TO DO = Copy the records below line for line, keeping every character, space, and line break unchanged.

RAW DATA =

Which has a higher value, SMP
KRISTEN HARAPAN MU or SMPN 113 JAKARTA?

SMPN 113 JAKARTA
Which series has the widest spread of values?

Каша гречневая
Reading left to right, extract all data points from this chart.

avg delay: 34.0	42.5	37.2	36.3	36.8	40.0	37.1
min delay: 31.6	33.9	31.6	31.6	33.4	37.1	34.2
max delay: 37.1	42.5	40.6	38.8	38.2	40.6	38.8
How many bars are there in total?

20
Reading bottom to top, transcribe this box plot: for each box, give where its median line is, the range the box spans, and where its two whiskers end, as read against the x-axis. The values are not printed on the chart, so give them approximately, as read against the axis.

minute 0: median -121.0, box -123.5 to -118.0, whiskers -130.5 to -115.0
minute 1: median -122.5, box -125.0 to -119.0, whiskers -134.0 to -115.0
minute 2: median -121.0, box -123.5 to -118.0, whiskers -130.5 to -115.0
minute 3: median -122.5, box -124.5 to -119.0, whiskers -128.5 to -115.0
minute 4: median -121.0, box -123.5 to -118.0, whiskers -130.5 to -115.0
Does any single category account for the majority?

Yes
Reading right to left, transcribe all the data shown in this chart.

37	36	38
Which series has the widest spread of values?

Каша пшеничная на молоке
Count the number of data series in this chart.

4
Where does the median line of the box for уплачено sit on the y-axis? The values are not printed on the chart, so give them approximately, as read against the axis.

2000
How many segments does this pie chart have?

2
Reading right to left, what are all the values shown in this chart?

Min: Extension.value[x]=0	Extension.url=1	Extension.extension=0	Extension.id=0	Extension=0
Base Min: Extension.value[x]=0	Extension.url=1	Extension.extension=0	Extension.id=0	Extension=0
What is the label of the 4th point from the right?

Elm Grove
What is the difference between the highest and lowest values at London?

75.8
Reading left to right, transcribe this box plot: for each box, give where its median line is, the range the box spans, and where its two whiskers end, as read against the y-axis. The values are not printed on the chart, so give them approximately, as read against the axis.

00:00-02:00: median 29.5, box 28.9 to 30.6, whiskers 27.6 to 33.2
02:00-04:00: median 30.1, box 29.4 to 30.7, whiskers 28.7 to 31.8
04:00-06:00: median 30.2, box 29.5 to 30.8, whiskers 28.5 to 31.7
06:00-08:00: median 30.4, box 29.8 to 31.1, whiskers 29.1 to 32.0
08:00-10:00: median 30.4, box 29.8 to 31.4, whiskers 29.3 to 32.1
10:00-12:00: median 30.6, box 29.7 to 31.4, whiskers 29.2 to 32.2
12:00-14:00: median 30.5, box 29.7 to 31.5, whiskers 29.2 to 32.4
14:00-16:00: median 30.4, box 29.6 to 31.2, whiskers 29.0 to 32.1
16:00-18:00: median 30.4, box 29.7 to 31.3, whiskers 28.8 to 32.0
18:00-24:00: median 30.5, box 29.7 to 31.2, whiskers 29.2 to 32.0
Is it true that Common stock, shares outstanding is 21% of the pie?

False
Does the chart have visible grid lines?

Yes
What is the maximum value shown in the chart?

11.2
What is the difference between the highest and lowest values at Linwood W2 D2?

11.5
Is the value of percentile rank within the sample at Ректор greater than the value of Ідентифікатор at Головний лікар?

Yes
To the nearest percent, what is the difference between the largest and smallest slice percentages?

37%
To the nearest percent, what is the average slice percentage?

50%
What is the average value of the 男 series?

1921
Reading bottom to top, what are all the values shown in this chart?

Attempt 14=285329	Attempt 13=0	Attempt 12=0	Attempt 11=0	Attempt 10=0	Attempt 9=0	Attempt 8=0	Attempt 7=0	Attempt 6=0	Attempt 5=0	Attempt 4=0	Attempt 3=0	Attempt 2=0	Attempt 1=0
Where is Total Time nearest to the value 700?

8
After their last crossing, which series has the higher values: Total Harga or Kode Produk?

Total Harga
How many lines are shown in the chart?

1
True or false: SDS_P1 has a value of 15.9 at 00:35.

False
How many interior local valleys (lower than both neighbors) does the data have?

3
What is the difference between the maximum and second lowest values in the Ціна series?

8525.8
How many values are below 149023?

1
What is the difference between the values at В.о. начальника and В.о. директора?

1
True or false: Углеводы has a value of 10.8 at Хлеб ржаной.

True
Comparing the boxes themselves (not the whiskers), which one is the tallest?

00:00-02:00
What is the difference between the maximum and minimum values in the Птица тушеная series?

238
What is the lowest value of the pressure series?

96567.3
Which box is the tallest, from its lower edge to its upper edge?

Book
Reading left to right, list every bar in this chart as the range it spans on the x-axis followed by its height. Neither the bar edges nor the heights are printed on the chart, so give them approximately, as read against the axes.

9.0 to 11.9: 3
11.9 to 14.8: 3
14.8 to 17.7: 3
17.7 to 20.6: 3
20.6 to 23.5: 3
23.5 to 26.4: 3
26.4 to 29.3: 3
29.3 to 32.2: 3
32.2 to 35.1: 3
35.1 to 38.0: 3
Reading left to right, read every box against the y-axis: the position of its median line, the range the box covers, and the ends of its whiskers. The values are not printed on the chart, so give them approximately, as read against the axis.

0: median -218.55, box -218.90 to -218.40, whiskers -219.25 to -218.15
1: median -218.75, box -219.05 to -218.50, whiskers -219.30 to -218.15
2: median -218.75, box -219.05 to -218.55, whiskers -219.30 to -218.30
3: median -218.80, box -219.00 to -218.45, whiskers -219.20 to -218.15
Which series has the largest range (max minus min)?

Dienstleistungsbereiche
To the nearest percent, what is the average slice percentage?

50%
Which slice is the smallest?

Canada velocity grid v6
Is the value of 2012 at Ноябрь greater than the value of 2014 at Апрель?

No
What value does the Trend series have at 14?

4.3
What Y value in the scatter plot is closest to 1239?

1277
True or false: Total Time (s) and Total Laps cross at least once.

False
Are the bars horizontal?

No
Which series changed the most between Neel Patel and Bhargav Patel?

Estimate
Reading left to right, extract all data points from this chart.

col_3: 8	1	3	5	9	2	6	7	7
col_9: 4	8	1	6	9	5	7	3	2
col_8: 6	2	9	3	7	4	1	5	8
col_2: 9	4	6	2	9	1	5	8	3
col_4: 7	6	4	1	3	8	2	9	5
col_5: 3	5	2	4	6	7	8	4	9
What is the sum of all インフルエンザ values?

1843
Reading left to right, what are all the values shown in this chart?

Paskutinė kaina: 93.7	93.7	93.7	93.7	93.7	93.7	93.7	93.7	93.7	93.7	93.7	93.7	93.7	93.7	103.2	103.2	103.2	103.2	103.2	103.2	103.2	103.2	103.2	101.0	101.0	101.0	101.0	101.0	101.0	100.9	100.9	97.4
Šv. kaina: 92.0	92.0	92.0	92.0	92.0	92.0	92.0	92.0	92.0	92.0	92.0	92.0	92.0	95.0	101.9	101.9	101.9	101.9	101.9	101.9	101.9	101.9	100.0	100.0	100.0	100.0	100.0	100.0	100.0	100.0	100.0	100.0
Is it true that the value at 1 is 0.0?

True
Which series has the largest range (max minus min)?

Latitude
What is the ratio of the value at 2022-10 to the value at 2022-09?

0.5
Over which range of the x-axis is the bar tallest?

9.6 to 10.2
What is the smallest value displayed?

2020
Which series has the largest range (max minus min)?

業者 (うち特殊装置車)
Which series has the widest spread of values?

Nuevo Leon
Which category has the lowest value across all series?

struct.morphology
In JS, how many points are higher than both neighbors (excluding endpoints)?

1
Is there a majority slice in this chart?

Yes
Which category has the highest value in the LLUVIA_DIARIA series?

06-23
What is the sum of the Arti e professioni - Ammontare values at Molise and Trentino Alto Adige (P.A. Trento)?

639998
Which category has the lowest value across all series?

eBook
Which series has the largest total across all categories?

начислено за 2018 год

TASK RESPONSE =
Which has a higher value, SMP
KRISTEN HARAPAN MU or SMPN 113 JAKARTA?

SMPN 113 JAKARTA
Which series has the widest spread of values?

Каша гречневая
Reading left to right, extract all data points from this chart.

avg delay: 34.0	42.5	37.2	36.3	36.8	40.0	37.1
min delay: 31.6	33.9	31.6	31.6	33.4	37.1	34.2
max delay: 37.1	42.5	40.6	38.8	38.2	40.6	38.8
How many bars are there in total?

20
Reading bottom to top, transcribe this box plot: for each box, give where its median line is, the range the box spans, and where its two whiskers end, as read against the x-axis. The values are not printed on the chart, so give them approximately, as read against the axis.

minute 0: median -121.0, box -123.5 to -118.0, whiskers -130.5 to -115.0
minute 1: median -122.5, box -125.0 to -119.0, whiskers -134.0 to -115.0
minute 2: median -121.0, box -123.5 to -118.0, whiskers -130.5 to -115.0
minute 3: median -122.5, box -124.5 to -119.0, whiskers -128.5 to -115.0
minute 4: median -121.0, box -123.5 to -118.0, whiskers -130.5 to -115.0
Does any single category account for the majority?

Yes
Reading right to left, transcribe all the data shown in this chart.

37	36	38
Which series has the widest spread of values?

Каша пшеничная на молоке
Count the number of data series in this chart.

4
Where does the median line of the box for уплачено sit on the y-axis? The values are not printed on the chart, so give them approximately, as read against the axis.

2000
How many segments does this pie chart have?

2
Reading right to left, what are all the values shown in this chart?

Min: Extension.value[x]=0	Extension.url=1	Extension.extension=0	Extension.id=0	Extension=0
Base Min: Extension.value[x]=0	Extension.url=1	Extension.extension=0	Extension.id=0	Extension=0
What is the label of the 4th point from the right?

Elm Grove
What is the difference between the highest and lowest values at London?

75.8
Reading left to right, transcribe this box plot: for each box, give where its median line is, the range the box spans, and where its two whiskers end, as read against the y-axis. The values are not printed on the chart, so give them approximately, as read against the axis.

00:00-02:00: median 29.5, box 28.9 to 30.6, whiskers 27.6 to 33.2
02:00-04:00: median 30.1, box 29.4 to 30.7, whiskers 28.7 to 31.8
04:00-06:00: median 30.2, box 29.5 to 30.8, whiskers 28.5 to 31.7
06:00-08:00: median 30.4, box 29.8 to 31.1, whiskers 29.1 to 32.0
08:00-10:00: median 30.4, box 29.8 to 31.4, whiskers 29.3 to 32.1
10:00-12:00: median 30.6, box 29.7 to 31.4, whiskers 29.2 to 32.2
12:00-14:00: median 30.5, box 29.7 to 31.5, whiskers 29.2 to 32.4
14:00-16:00: median 30.4, box 29.6 to 31.2, whiskers 29.0 to 32.1
16:00-18:00: median 30.4, box 29.7 to 31.3, whiskers 28.8 to 32.0
18:00-24:00: median 30.5, box 29.7 to 31.2, whiskers 29.2 to 32.0
Is it true that Common stock, shares outstanding is 21% of the pie?

False
Does the chart have visible grid lines?

Yes
What is the maximum value shown in the chart?

11.2
What is the difference between the highest and lowest values at Linwood W2 D2?

11.5
Is the value of percentile rank within the sample at Ректор greater than the value of Ідентифікатор at Головний лікар?

Yes
To the nearest percent, what is the difference between the largest and smallest slice percentages?

37%
To the nearest percent, what is the average slice percentage?

50%
What is the average value of the 男 series?

1921
Reading bottom to top, what are all the values shown in this chart?

Attempt 14=285329	Attempt 13=0	Attempt 12=0	Attempt 11=0	Attempt 10=0	Attempt 9=0	Attempt 8=0	Attempt 7=0	Attempt 6=0	Attempt 5=0	Attempt 4=0	Attempt 3=0	Attempt 2=0	Attempt 1=0
Where is Total Time nearest to the value 700?

8
After their last crossing, which series has the higher values: Total Harga or Kode Produk?

Total Harga
How many lines are shown in the chart?

1
True or false: SDS_P1 has a value of 15.9 at 00:35.

False
How many interior local valleys (lower than both neighbors) does the data have?

3
What is the difference between the maximum and second lowest values in the Ціна series?

8525.8
How many values are below 149023?

1
What is the difference between the values at В.о. начальника and В.о. директора?

1
True or false: Углеводы has a value of 10.8 at Хлеб ржаной.

True
Comparing the boxes themselves (not the whiskers), which one is the tallest?

00:00-02:00
What is the difference between the maximum and minimum values in the Птица тушеная series?

238
What is the lowest value of the pressure series?

96567.3
Which box is the tallest, from its lower edge to its upper edge?

Book
Reading left to right, list every bar in this chart as the range it spans on the x-axis followed by its height. Neither the bar edges nor the heights are printed on the chart, so give them approximately, as read against the axes.

9.0 to 11.9: 3
11.9 to 14.8: 3
14.8 to 17.7: 3
17.7 to 20.6: 3
20.6 to 23.5: 3
23.5 to 26.4: 3
26.4 to 29.3: 3
29.3 to 32.2: 3
32.2 to 35.1: 3
35.1 to 38.0: 3
Reading left to right, read every box against the y-axis: the position of its median line, the range the box covers, and the ends of its whiskers. The values are not printed on the chart, so give them approximately, as read against the axis.

0: median -218.55, box -218.90 to -218.40, whiskers -219.25 to -218.15
1: median -218.75, box -219.05 to -218.50, whiskers -219.30 to -218.15
2: median -218.75, box -219.05 to -218.55, whiskers -219.30 to -218.30
3: median -218.80, box -219.00 to -218.45, whiskers -219.20 to -218.15
Which series has the largest range (max minus min)?

Dienstleistungsbereiche
To the nearest percent, what is the average slice percentage?

50%
Which slice is the smallest?

Canada velocity grid v6
Is the value of 2012 at Ноябрь greater than the value of 2014 at Апрель?

No
What value does the Trend series have at 14?

4.3
What Y value in the scatter plot is closest to 1239?

1277
True or false: Total Time (s) and Total Laps cross at least once.

False
Are the bars horizontal?

No
Which series changed the most between Neel Patel and Bhargav Patel?

Estimate
Reading left to right, extract all data points from this chart.

col_3: 8	1	3	5	9	2	6	7	7
col_9: 4	8	1	6	9	5	7	3	2
col_8: 6	2	9	3	7	4	1	5	8
col_2: 9	4	6	2	9	1	5	8	3
col_4: 7	6	4	1	3	8	2	9	5
col_5: 3	5	2	4	6	7	8	4	9
What is the sum of all インフルエンザ values?

1843
Reading left to right, what are all the values shown in this chart?

Paskutinė kaina: 93.7	93.7	93.7	93.7	93.7	93.7	93.7	93.7	93.7	93.7	93.7	93.7	93.7	93.7	103.2	103.2	103.2	103.2	103.2	103.2	103.2	103.2	103.2	101.0	101.0	101.0	101.0	101.0	101.0	100.9	100.9	97.4
Šv. kaina: 92.0	92.0	92.0	92.0	92.0	92.0	92.0	92.0	92.0	92.0	92.0	92.0	92.0	95.0	101.9	101.9	101.9	101.9	101.9	101.9	101.9	101.9	100.0	100.0	100.0	100.0	100.0	100.0	100.0	100.0	100.0	100.0
Is it true that the value at 1 is 0.0?

True
Which series has the largest range (max minus min)?

Latitude
What is the ratio of the value at 2022-10 to the value at 2022-09?

0.5
Over which range of the x-axis is the bar tallest?

9.6 to 10.2
What is the smallest value displayed?

2020
Which series has the largest range (max minus min)?

業者 (うち特殊装置車)
Which series has the widest spread of values?

Nuevo Leon
Which category has the lowest value across all series?

struct.morphology
In JS, how many points are higher than both neighbors (excluding endpoints)?

1
Is there a majority slice in this chart?

Yes
Which category has the highest value in the LLUVIA_DIARIA series?

06-23
What is the sum of the Arti e professioni - Ammontare values at Molise and Trentino Alto Adige (P.A. Trento)?

639998
Which category has the lowest value across all series?

eBook
Which series has the largest total across all categories?

начислено за 2018 год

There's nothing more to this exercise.